Talk about beating a dead horse. In the wake of Shaun of the Dead, we’ve seen our fair share of imitators, from Lesbian Vampire Killers to The Last Lovecraft – i.e. films that pit goofy pals against the supernatural – and Cockneys vs. Zombies is determined to ignore all of them and parade around the screen bringing nothing new to the realms of the horror-comedy or zombie sub-genre.
This latest attempt at a zom-com is severely lacking the wit writer James Moran brought to his previous effort, Severance, and it oozes with stale humor that neither elicits laughs nor smiles. It’s weak sauce across the board and ultimately a disappointment. What it does have going for it is a wide-range of decent zombie FX gags, but from a review standpoint, I think that’s fairly vapid critique. These days there’s an abundance of great zombie FX gags. If you’re a fan of undead fare, however, I suppose the assortment of gunshot blasts, blows to the head and punting some of the zombies take in Cockneys vs. Zombies will please you to a degree.
Still, this movie is a mess, even if, amid the forced, silly banter, there is perhaps one half of a good idea for a film.
The frail half of the script concerns a pair of brothers (Harry Treadaway, Terry Macquire) who pull together a team to rob a bank. They intend to use the money they steal to help out their grandfather’s convalescent home (granddad is played by the perpetual scowler Alan Ford). The somewhat tolerable other half of the script that delivers the more amusing bits, meanwhile, concern granddad and his pals at the home.
A zombie outbreak occurs at a construction site and soon enough the brothers find their bank heist foiled as they’re forced to fight the undead to get to their granddad. The old man has his own troubles, however: The convalescent home is under attack, too, and the elderly are forced to defend themselves. This paves the way for a lot of “Oh, I wish that was better” and “They dropped the ball on that” moments.

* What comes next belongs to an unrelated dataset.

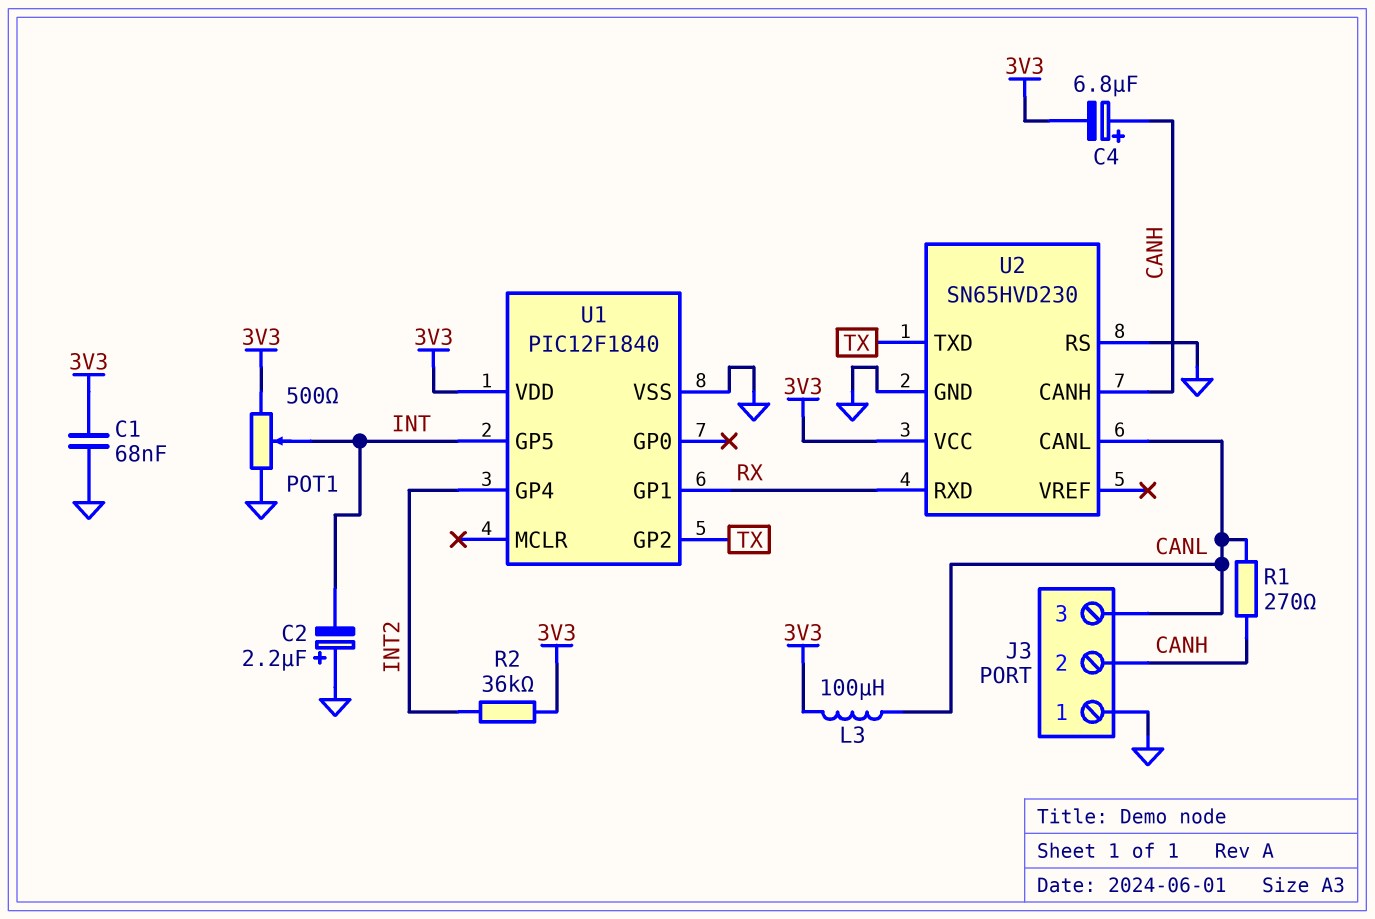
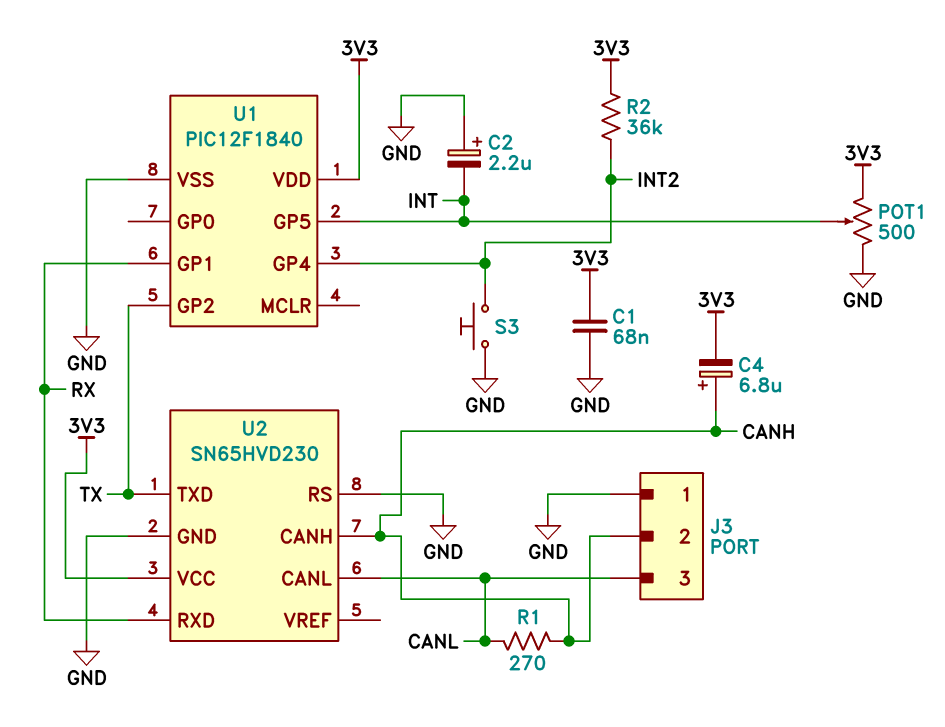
L3: 100uH (3V3, CANL) -> none
S3: none -> button (GND, INT2)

Zombies versus old folk – it should be gold, but nothing really connects.
That sentiment goes for the rest of the movie. There’s a lack of connection between the viewer and the characters. The set-up is too rushed and we care about no one. Thankfully, Cockneys vs. Zombies is a short ride so, if you do endure it, you can return to the horror-comedies of yesterday that know how to get it right.